Data excerpts.

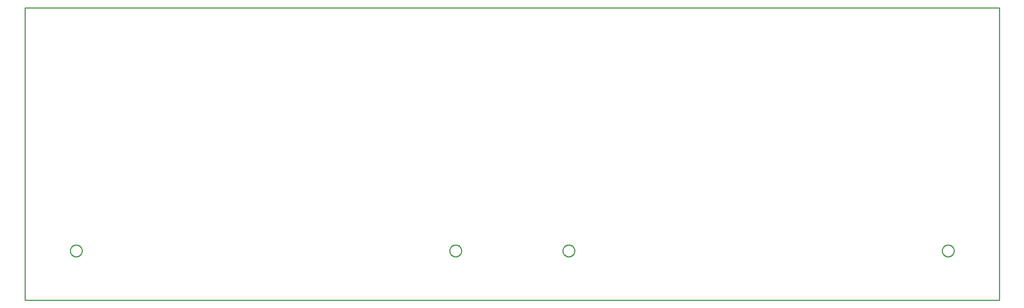
<source format=gbr>
G04 EAGLE Gerber RS-274X export*
G75*
%MOMM*%
%FSLAX34Y34*%
%LPD*%
%IN*%
%IPPOS*%
%AMOC8*
5,1,8,0,0,1.08239X$1,22.5*%
G01*
%ADD10C,0.254000*%


D10*
X0Y0D02*
X2311200Y0D01*
X2311200Y695200D01*
X0Y695200D01*
X0Y0D01*
X1021000Y103378D02*
X1020005Y103449D01*
X1019017Y103591D01*
X1018042Y103803D01*
X1017084Y104084D01*
X1016150Y104433D01*
X1015242Y104848D01*
X1014366Y105326D01*
X1013527Y105865D01*
X1012728Y106463D01*
X1011974Y107117D01*
X1011268Y107823D01*
X1010614Y108577D01*
X1010016Y109376D01*
X1009477Y110215D01*
X1008999Y111091D01*
X1008584Y111999D01*
X1008235Y112933D01*
X1007954Y113891D01*
X1007742Y114866D01*
X1007600Y115854D01*
X1007529Y116849D01*
X1007529Y117847D01*
X1007600Y118842D01*
X1007742Y119830D01*
X1007954Y120805D01*
X1008235Y121763D01*
X1008584Y122698D01*
X1008999Y123605D01*
X1009477Y124481D01*
X1010016Y125321D01*
X1010614Y126119D01*
X1011268Y126873D01*
X1011974Y127579D01*
X1012728Y128233D01*
X1013527Y128831D01*
X1014366Y129370D01*
X1015242Y129848D01*
X1016150Y130263D01*
X1017084Y130612D01*
X1018042Y130893D01*
X1019017Y131105D01*
X1020005Y131247D01*
X1021000Y131318D01*
X1021998Y131318D01*
X1022993Y131247D01*
X1023981Y131105D01*
X1024956Y130893D01*
X1025914Y130612D01*
X1026849Y130263D01*
X1027756Y129848D01*
X1028632Y129370D01*
X1029472Y128831D01*
X1030270Y128233D01*
X1031024Y127579D01*
X1031730Y126873D01*
X1032384Y126119D01*
X1032982Y125321D01*
X1033521Y124481D01*
X1033999Y123605D01*
X1034414Y122698D01*
X1034763Y121763D01*
X1035044Y120805D01*
X1035256Y119830D01*
X1035398Y118842D01*
X1035469Y117847D01*
X1035469Y116849D01*
X1035398Y115854D01*
X1035256Y114866D01*
X1035044Y113891D01*
X1034763Y112933D01*
X1034414Y111999D01*
X1033999Y111091D01*
X1033521Y110215D01*
X1032982Y109376D01*
X1032384Y108577D01*
X1031730Y107823D01*
X1031024Y107117D01*
X1030270Y106463D01*
X1029472Y105865D01*
X1028632Y105326D01*
X1027756Y104848D01*
X1026849Y104433D01*
X1025914Y104084D01*
X1024956Y103803D01*
X1023981Y103591D01*
X1022993Y103449D01*
X1021998Y103378D01*
X1021000Y103378D01*
X121002Y103378D02*
X120007Y103449D01*
X119019Y103591D01*
X118044Y103803D01*
X117086Y104084D01*
X116152Y104433D01*
X115244Y104848D01*
X114368Y105326D01*
X113529Y105865D01*
X112730Y106463D01*
X111976Y107117D01*
X111270Y107823D01*
X110616Y108577D01*
X110018Y109376D01*
X109479Y110215D01*
X109001Y111091D01*
X108586Y111999D01*
X108237Y112933D01*
X107956Y113891D01*
X107744Y114866D01*
X107602Y115854D01*
X107531Y116849D01*
X107531Y117847D01*
X107602Y118842D01*
X107744Y119830D01*
X107956Y120805D01*
X108237Y121763D01*
X108586Y122698D01*
X109001Y123605D01*
X109479Y124481D01*
X110018Y125321D01*
X110616Y126119D01*
X111270Y126873D01*
X111976Y127579D01*
X112730Y128233D01*
X113529Y128831D01*
X114368Y129370D01*
X115244Y129848D01*
X116152Y130263D01*
X117086Y130612D01*
X118044Y130893D01*
X119019Y131105D01*
X120007Y131247D01*
X121002Y131318D01*
X122000Y131318D01*
X122995Y131247D01*
X123983Y131105D01*
X124958Y130893D01*
X125916Y130612D01*
X126851Y130263D01*
X127758Y129848D01*
X128634Y129370D01*
X129474Y128831D01*
X130272Y128233D01*
X131026Y127579D01*
X131732Y126873D01*
X132386Y126119D01*
X132984Y125321D01*
X133523Y124481D01*
X134001Y123605D01*
X134416Y122698D01*
X134765Y121763D01*
X135046Y120805D01*
X135258Y119830D01*
X135400Y118842D01*
X135471Y117847D01*
X135471Y116849D01*
X135400Y115854D01*
X135258Y114866D01*
X135046Y113891D01*
X134765Y112933D01*
X134416Y111999D01*
X134001Y111091D01*
X133523Y110215D01*
X132984Y109376D01*
X132386Y108577D01*
X131732Y107823D01*
X131026Y107117D01*
X130272Y106463D01*
X129474Y105865D01*
X128634Y105326D01*
X127758Y104848D01*
X126851Y104433D01*
X125916Y104084D01*
X124958Y103803D01*
X123983Y103591D01*
X122995Y103449D01*
X122000Y103378D01*
X121002Y103378D01*
X2189400Y103378D02*
X2188405Y103449D01*
X2187417Y103591D01*
X2186442Y103803D01*
X2185484Y104084D01*
X2184550Y104433D01*
X2183642Y104848D01*
X2182766Y105326D01*
X2181927Y105865D01*
X2181128Y106463D01*
X2180374Y107117D01*
X2179668Y107823D01*
X2179014Y108577D01*
X2178416Y109376D01*
X2177877Y110215D01*
X2177399Y111091D01*
X2176984Y111999D01*
X2176635Y112933D01*
X2176354Y113891D01*
X2176142Y114866D01*
X2176000Y115854D01*
X2175929Y116849D01*
X2175929Y117847D01*
X2176000Y118842D01*
X2176142Y119830D01*
X2176354Y120805D01*
X2176635Y121763D01*
X2176984Y122698D01*
X2177399Y123605D01*
X2177877Y124481D01*
X2178416Y125321D01*
X2179014Y126119D01*
X2179668Y126873D01*
X2180374Y127579D01*
X2181128Y128233D01*
X2181927Y128831D01*
X2182766Y129370D01*
X2183642Y129848D01*
X2184550Y130263D01*
X2185484Y130612D01*
X2186442Y130893D01*
X2187417Y131105D01*
X2188405Y131247D01*
X2189400Y131318D01*
X2190398Y131318D01*
X2191393Y131247D01*
X2192381Y131105D01*
X2193356Y130893D01*
X2194314Y130612D01*
X2195249Y130263D01*
X2196156Y129848D01*
X2197032Y129370D01*
X2197872Y128831D01*
X2198670Y128233D01*
X2199424Y127579D01*
X2200130Y126873D01*
X2200784Y126119D01*
X2201382Y125321D01*
X2201921Y124481D01*
X2202399Y123605D01*
X2202814Y122698D01*
X2203163Y121763D01*
X2203444Y120805D01*
X2203656Y119830D01*
X2203798Y118842D01*
X2203869Y117847D01*
X2203869Y116849D01*
X2203798Y115854D01*
X2203656Y114866D01*
X2203444Y113891D01*
X2203163Y112933D01*
X2202814Y111999D01*
X2202399Y111091D01*
X2201921Y110215D01*
X2201382Y109376D01*
X2200784Y108577D01*
X2200130Y107823D01*
X2199424Y107117D01*
X2198670Y106463D01*
X2197872Y105865D01*
X2197032Y105326D01*
X2196156Y104848D01*
X2195249Y104433D01*
X2194314Y104084D01*
X2193356Y103803D01*
X2192381Y103591D01*
X2191393Y103449D01*
X2190398Y103378D01*
X2189400Y103378D01*
X1289402Y103378D02*
X1288407Y103449D01*
X1287419Y103591D01*
X1286444Y103803D01*
X1285486Y104084D01*
X1284552Y104433D01*
X1283644Y104848D01*
X1282768Y105326D01*
X1281929Y105865D01*
X1281130Y106463D01*
X1280376Y107117D01*
X1279670Y107823D01*
X1279016Y108577D01*
X1278418Y109376D01*
X1277879Y110215D01*
X1277401Y111091D01*
X1276986Y111999D01*
X1276637Y112933D01*
X1276356Y113891D01*
X1276144Y114866D01*
X1276002Y115854D01*
X1275931Y116849D01*
X1275931Y117847D01*
X1276002Y118842D01*
X1276144Y119830D01*
X1276356Y120805D01*
X1276637Y121763D01*
X1276986Y122698D01*
X1277401Y123605D01*
X1277879Y124481D01*
X1278418Y125321D01*
X1279016Y126119D01*
X1279670Y126873D01*
X1280376Y127579D01*
X1281130Y128233D01*
X1281929Y128831D01*
X1282768Y129370D01*
X1283644Y129848D01*
X1284552Y130263D01*
X1285486Y130612D01*
X1286444Y130893D01*
X1287419Y131105D01*
X1288407Y131247D01*
X1289402Y131318D01*
X1290400Y131318D01*
X1291395Y131247D01*
X1292383Y131105D01*
X1293358Y130893D01*
X1294316Y130612D01*
X1295251Y130263D01*
X1296158Y129848D01*
X1297034Y129370D01*
X1297874Y128831D01*
X1298672Y128233D01*
X1299426Y127579D01*
X1300132Y126873D01*
X1300786Y126119D01*
X1301384Y125321D01*
X1301923Y124481D01*
X1302401Y123605D01*
X1302816Y122698D01*
X1303165Y121763D01*
X1303446Y120805D01*
X1303658Y119830D01*
X1303800Y118842D01*
X1303871Y117847D01*
X1303871Y116849D01*
X1303800Y115854D01*
X1303658Y114866D01*
X1303446Y113891D01*
X1303165Y112933D01*
X1302816Y111999D01*
X1302401Y111091D01*
X1301923Y110215D01*
X1301384Y109376D01*
X1300786Y108577D01*
X1300132Y107823D01*
X1299426Y107117D01*
X1298672Y106463D01*
X1297874Y105865D01*
X1297034Y105326D01*
X1296158Y104848D01*
X1295251Y104433D01*
X1294316Y104084D01*
X1293358Y103803D01*
X1292383Y103591D01*
X1291395Y103449D01*
X1290400Y103378D01*
X1289402Y103378D01*
M02*

</source>
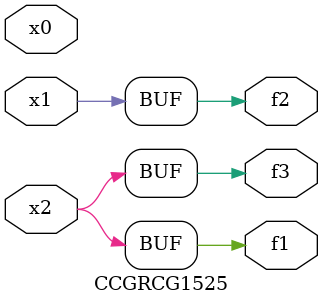
<source format=v>
module CCGRCG1525(
	input x0, x1, x2,
	output f1, f2, f3
);
	assign f1 = x2;
	assign f2 = x1;
	assign f3 = x2;
endmodule

</source>
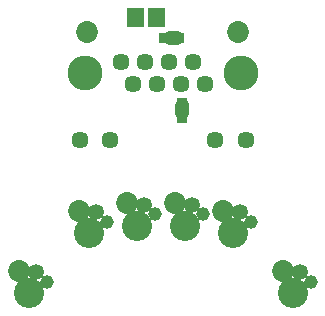
<source format=gbr>
G04 start of page 9 for group -4062 idx -4062 *
G04 Title: (unknown), soldermask *
G04 Creator: pcb 4.2.0 *
G04 CreationDate: Sun Sep  6 18:52:41 2020 UTC *
G04 For: commonadmin *
G04 Format: Gerber/RS-274X *
G04 PCB-Dimensions (mil): 1250.00 1500.00 *
G04 PCB-Coordinate-Origin: lower left *
%MOIN*%
%FSLAX25Y25*%
%LNBOTTOMMASK*%
%ADD94C,0.0200*%
%ADD93C,0.0001*%
%ADD92C,0.1162*%
%ADD91C,0.0572*%
%ADD90C,0.0454*%
%ADD89C,0.0532*%
%ADD88C,0.0729*%
%ADD87C,0.1005*%
G54D87*X20000Y20000D03*
G54D88*X16457Y27480D03*
G54D89*X22362Y27087D03*
G54D90*X25906Y23937D03*
G54D87*X108000Y20000D03*
G54D88*X104457Y27480D03*
G54D89*X110362Y27087D03*
G54D90*X113906Y23937D03*
G54D87*X72000Y42500D03*
X88000Y40000D03*
G54D90*X93906Y43937D03*
G54D87*X56000Y42500D03*
X40000Y40000D03*
G54D90*X45906Y43937D03*
G54D89*X74362Y49587D03*
G54D90*X77906Y46437D03*
G54D88*X84457Y47480D03*
G54D89*X90362Y47087D03*
G54D88*X68457Y49980D03*
X52457D03*
G54D89*X58362Y49587D03*
G54D90*X61906Y46437D03*
G54D88*X36457Y47480D03*
G54D89*X42362Y47087D03*
G54D91*X82035Y71020D03*
X92075D03*
G54D88*X89713Y107004D03*
X39319D03*
G54D92*X38531Y93500D03*
G54D91*X36957Y71020D03*
X46996D03*
G54D92*X90500Y93500D03*
G54D91*X74555Y97043D03*
X78571Y89957D03*
X66524Y97043D03*
X58492D03*
X50461D03*
X62508Y89957D03*
X54476D03*
X70539D03*
G54D93*G36*
X58273Y115252D02*X52555D01*
Y108748D01*
X58273D01*
Y115252D01*
G37*
G36*
X65359D02*X59641D01*
Y108748D01*
X65359D01*
Y115252D01*
G37*
G54D94*X66431Y106500D02*X69431D01*
X70131Y105800D01*
G54D93*G36*
X69131Y106800D02*Y104800D01*
X71631D01*
Y106800D01*
X69131D01*
G37*
G54D94*X68531Y105900D02*X69131Y106500D01*
X67931D02*X68531Y105900D01*
X65731Y105800D02*X66431Y106500D01*
G54D93*G36*
X63231Y106800D02*Y104800D01*
X66731D01*
Y106800D01*
X63231D01*
G37*
G54D94*X66731Y106500D02*X67331Y105900D01*
X67931Y106500D01*
X66431Y103900D02*X69531D01*
X66431D02*X66631D01*
X69531D02*X70131Y104500D01*
G54D93*G36*
X69131Y105500D02*Y103500D01*
X71631D01*
Y105500D01*
X69131D01*
G37*
G54D94*X65831Y104500D02*X66431Y103900D01*
G54D93*G36*
X63231Y105500D02*Y103500D01*
X66831D01*
Y105500D01*
X63231D01*
G37*
G54D94*X66631Y103900D02*X67331Y104600D01*
X68031Y103900D01*
X67831D02*X68531Y104600D01*
X69231Y103900D01*
X69531Y82900D02*Y79900D01*
Y82900D02*X70231Y83600D01*
G54D93*G36*
X71231Y85100D02*X69231D01*
Y82600D01*
X71231D01*
Y85100D01*
G37*
G54D94*X69531Y82600D02*X70131Y82000D01*
X69531Y81400D02*X70131Y82000D01*
X69531Y79900D02*X70231Y79200D01*
G54D93*G36*
X71231Y80200D02*X69231D01*
Y76700D01*
X71231D01*
Y80200D01*
G37*
G54D94*X69531D02*X70131Y80800D01*
X69531Y81400D02*X70131Y80800D01*
X72131Y83000D02*Y79900D01*
Y80100D02*Y79900D01*
X71531Y83600D02*X72131Y83000D01*
G54D93*G36*
X72531Y85100D02*X70531D01*
Y82600D01*
X72531D01*
Y85100D01*
G37*
G54D94*X71531Y79300D02*X72131Y79900D01*
G54D93*G36*
X72531Y80300D02*X70531D01*
Y76700D01*
X72531D01*
Y80300D01*
G37*
G54D94*X71431Y80800D02*X72131Y80100D01*
X71431Y80800D02*X72131Y81500D01*
X71431Y82000D02*X72131Y81300D01*
X71431Y82000D02*X72131Y82700D01*
M02*

</source>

Your task. With the line holding "X135258Y114866D01*" as the first and the line holding "X2186442Y103803D01*" as the last, set down that range of the entries above exactly, and nothing else.

Solution to the problem.
X135258Y114866D01*
X135046Y113891D01*
X134765Y112933D01*
X134416Y111999D01*
X134001Y111091D01*
X133523Y110215D01*
X132984Y109376D01*
X132386Y108577D01*
X131732Y107823D01*
X131026Y107117D01*
X130272Y106463D01*
X129474Y105865D01*
X128634Y105326D01*
X127758Y104848D01*
X126851Y104433D01*
X125916Y104084D01*
X124958Y103803D01*
X123983Y103591D01*
X122995Y103449D01*
X122000Y103378D01*
X121002Y103378D01*
X2189400Y103378D02*
X2188405Y103449D01*
X2187417Y103591D01*
X2186442Y103803D01*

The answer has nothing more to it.